The Militant (logo)  
   Vol. 69/No. 30           August 8, 2005  
 
 
25, 50 and 75 years ago
 
August 8, 1980
CIEGO DE AVILA, Cuba—More than 100,000 Cubans gathered here on July 26 for celebrations marking the twenty-seventh anniversary of the 1953 attack on the Moncada barracks, the opening battle of the Cuban revolution.

Just as last year’s celebrations in Holguín had been, this one too was, as Cuban President Fidel Castro put it in his speech, a “Sandinista event.”

Castro had returned to Cuba only one day earlier after a week’s stay in Nicaragua.
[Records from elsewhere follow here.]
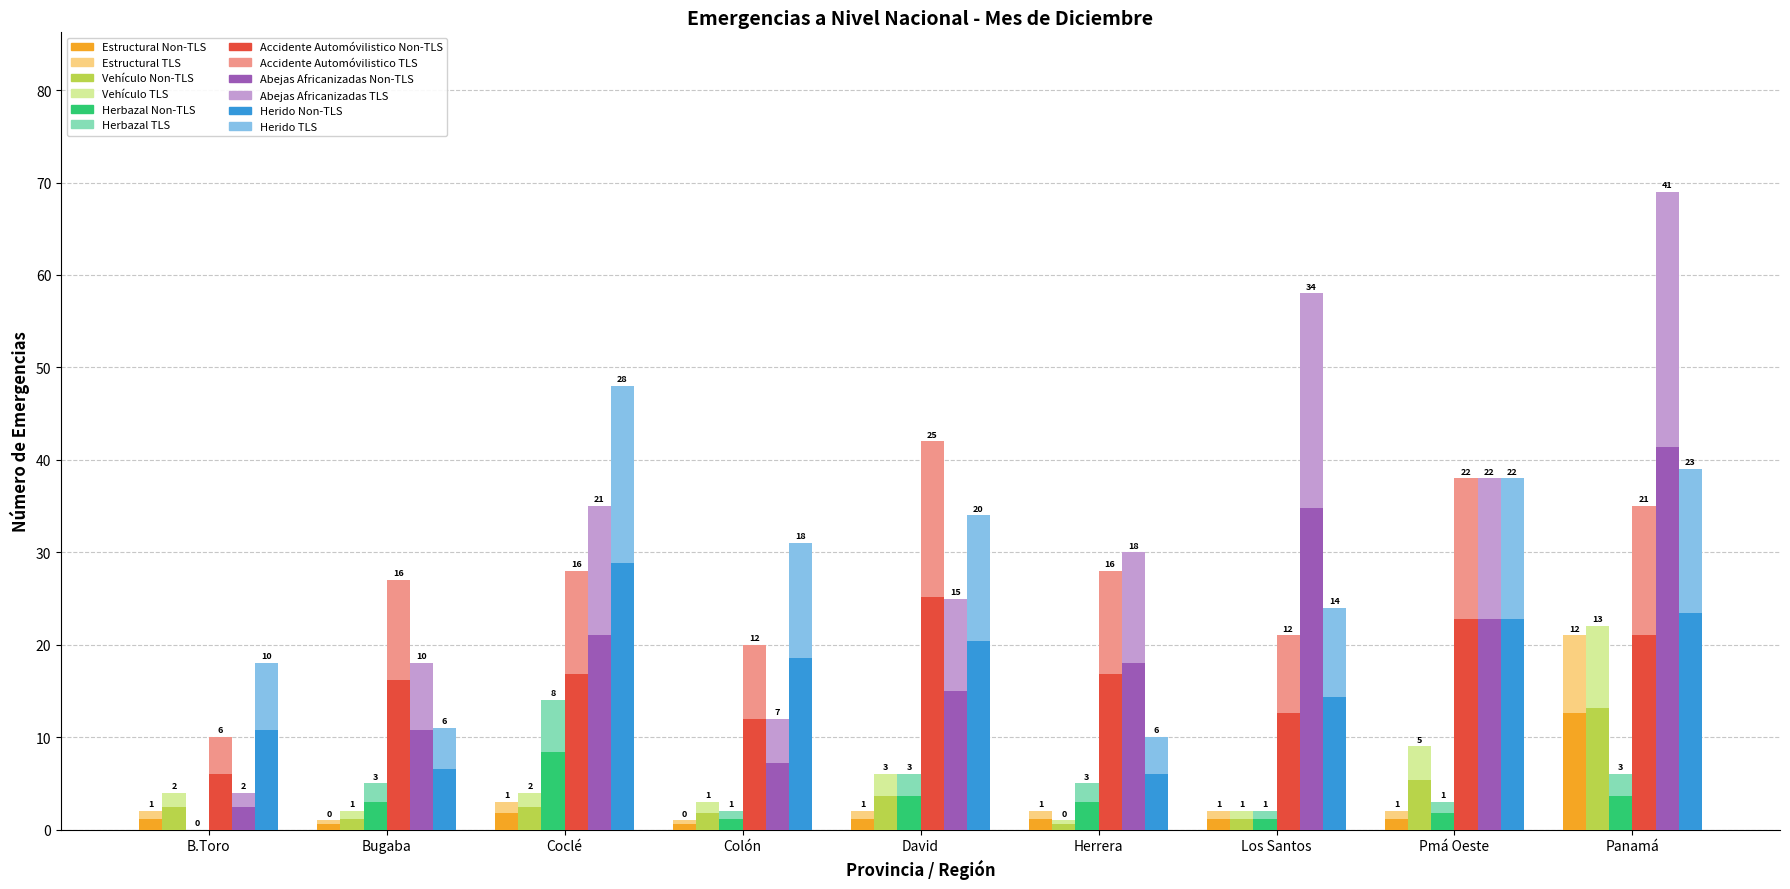

List the labels in order of Herbazal value, smallest first.

B.Toro, Colón, Los Santos, Pmá Oeste, Bugaba, Herrera, David, Panamá, Coclé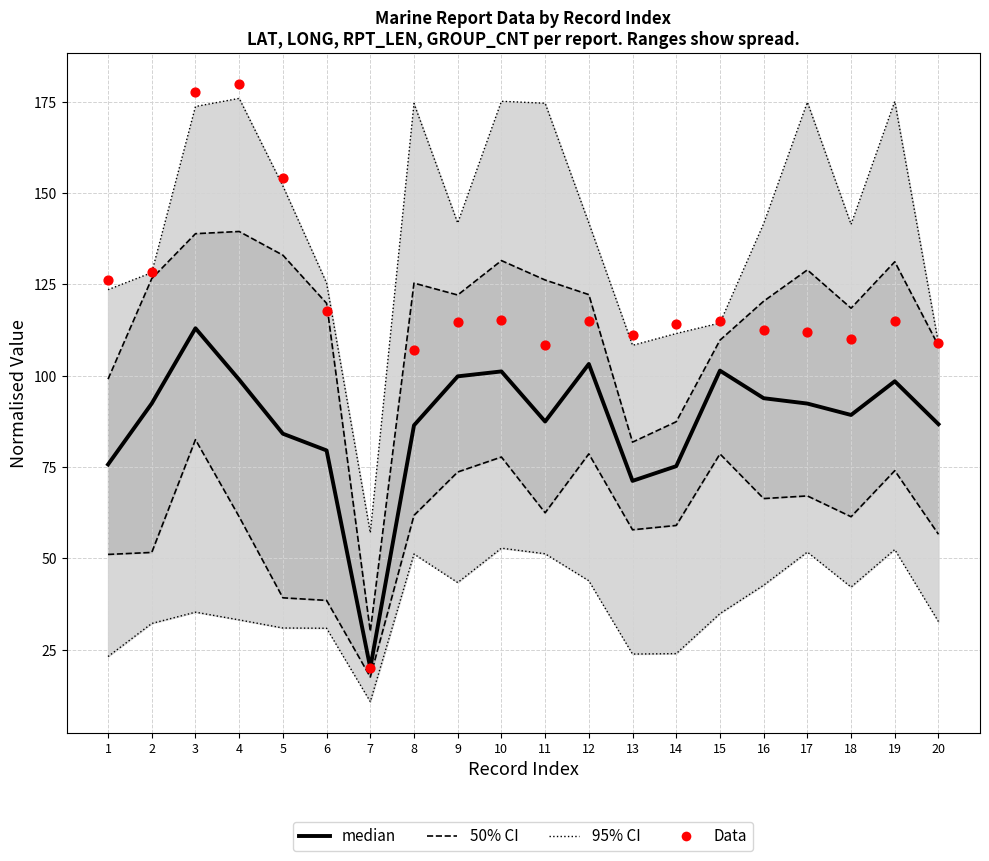

At how many categories does at least one series exceed 28?

19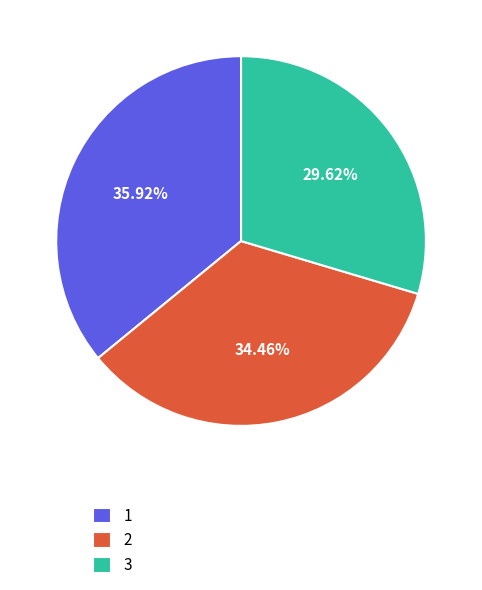

Is 1 the majority of the pie?

No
While there he not only addressed a rally of half a million in Managua July 19—the first anniversary of the Sandinista revolution—but also visited workplaces and farms, spoke to thousands at impromptu rallies at several cities, and held meetings with trade-union activists, militants of the Sandinista National Liberation Front (FSLN), and with a large group of Catholic priests and nuns who support the revolution.  
 
August 8, 1955
“It’s a project for peace,” the Eisenhower administration said in announcing plans July 30 for sending a man-made satellite cruising around the earth. At a press conference attended by prominent scientists, James C. Hagerty, White House press secretary, said the satellite would be launched “entirely for scientific purposes.”
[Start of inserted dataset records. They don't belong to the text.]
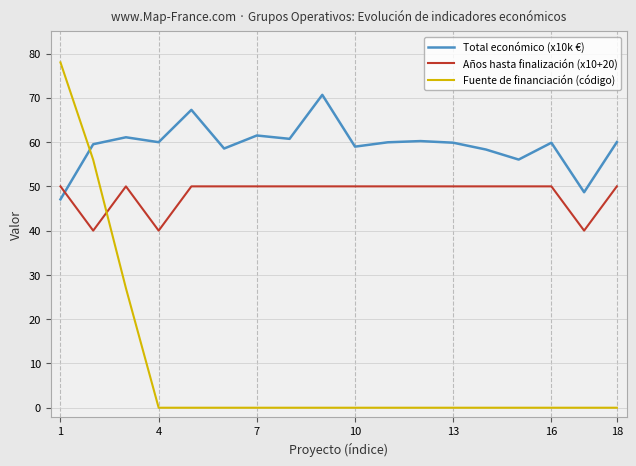

Which series has the largest total across all categories?

Total económico (x10k €)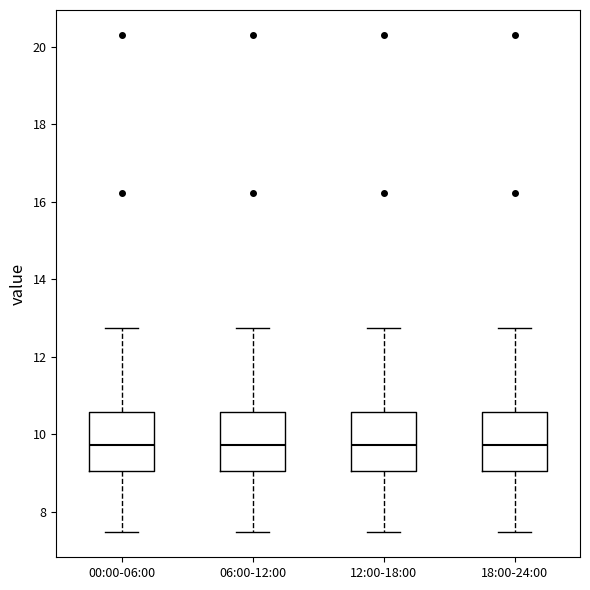

Reading left to right, transcribe this box plot: for each box, give where its median line is, the range the box spans, and where its two whiskers end, as read against the y-axis. The values are not printed on the chart, so give them approximately, as read against the axis.

00:00-06:00: median 9.8, box 9.0 to 10.6, whiskers 7.4 to 12.8
06:00-12:00: median 9.8, box 9.0 to 10.6, whiskers 7.4 to 12.8
12:00-18:00: median 9.8, box 9.0 to 10.6, whiskers 7.4 to 12.8
18:00-24:00: median 9.8, box 9.0 to 10.6, whiskers 7.4 to 12.8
In reality the fanfare about “purely scientific purposes” conceals quite other aims. According to Hanson W. Baldwin, well-informed military expert of the N.Y. Times, the satellite project grows out of military research and development with rocket missiles whose end product is “the so-called ‘I.B.M.’—or intercontinental ballistic missile.”
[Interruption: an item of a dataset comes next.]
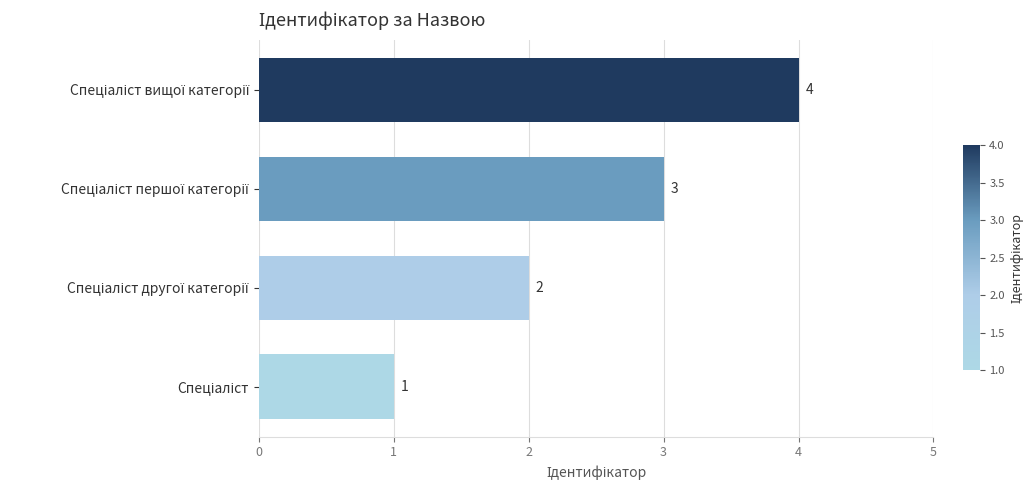

How many values are between 2 and 4?

3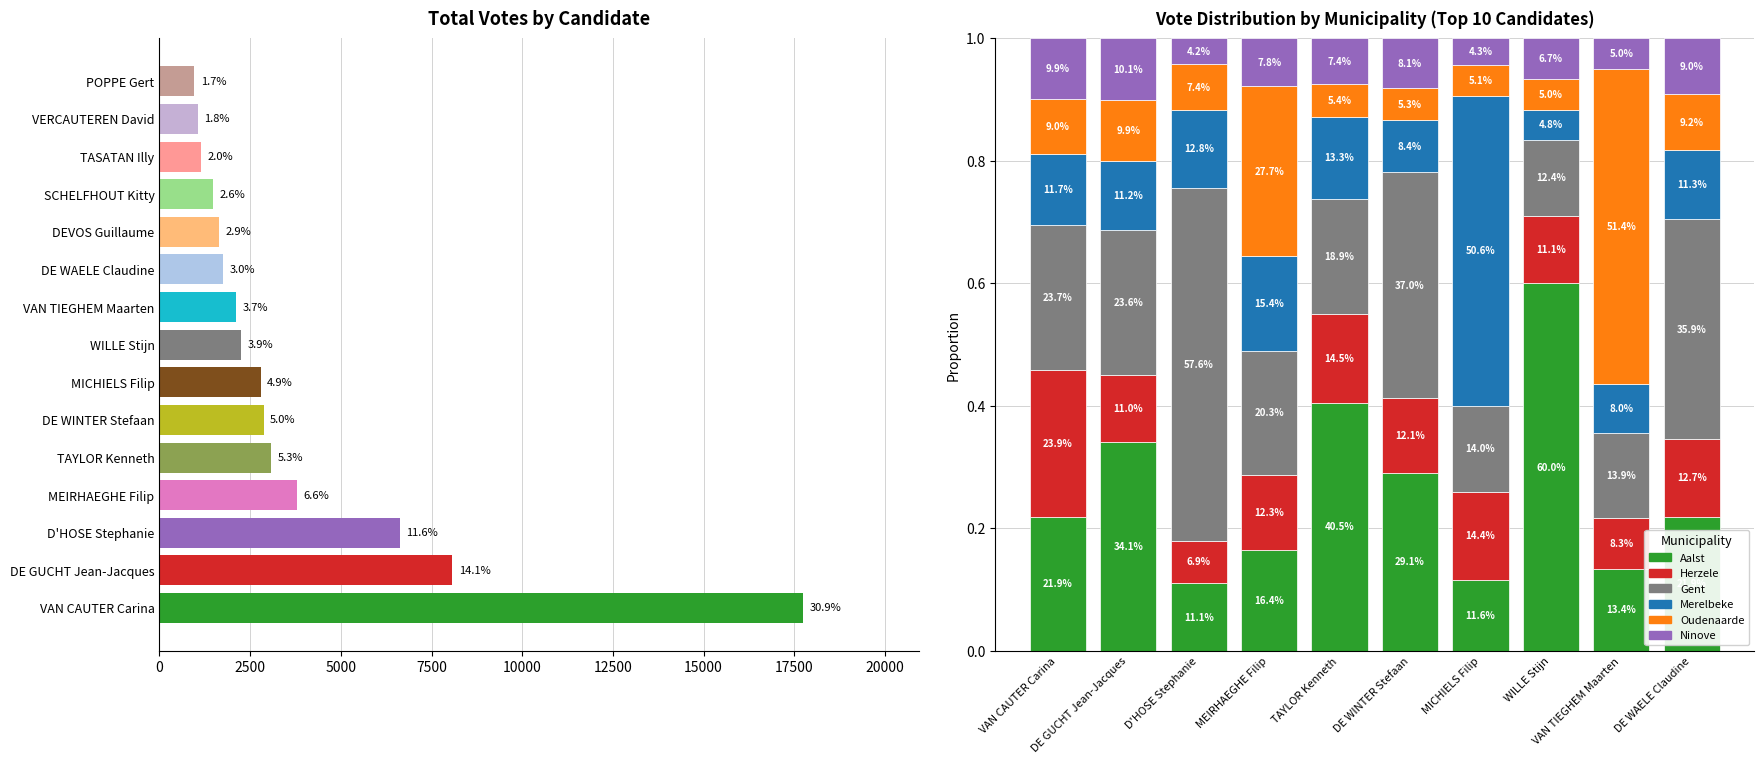

At how many categories does at least one series exceed 0?

10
The advantage of such a weapon, says Baldwin, is that “it would nullify all known systems of detection, interception and defense, and would expose—literally—virtually all the cities on earth to almost instantaneous destruction from these giant rockets.”  
 
August 15, 1930
The advance of Fascism has alarmed the proletariat. The results of the Saxony elections are thoroughly discussed in all the factories, at the registry offices, wherever workers gather.

But it is not the Saxony elections alone that have refuted the blinded leadership of our Party.

In the days that Fascism utilized to prepare a mighty advance, the period of the coalition government, in this period the Central Committee of our Party did not see the growth of Fascism at all, but intoxicated itself with its own, slowly crumbling strength. On January 21, 1930, the Rote Fahne proclaimed:

“The German proletariat is marching to the attack with the slogan: Dictatorship of the Proletariat!”

This reckless self-intoxication, combined with the block-headed theory of “social fascism,” crippled the Party.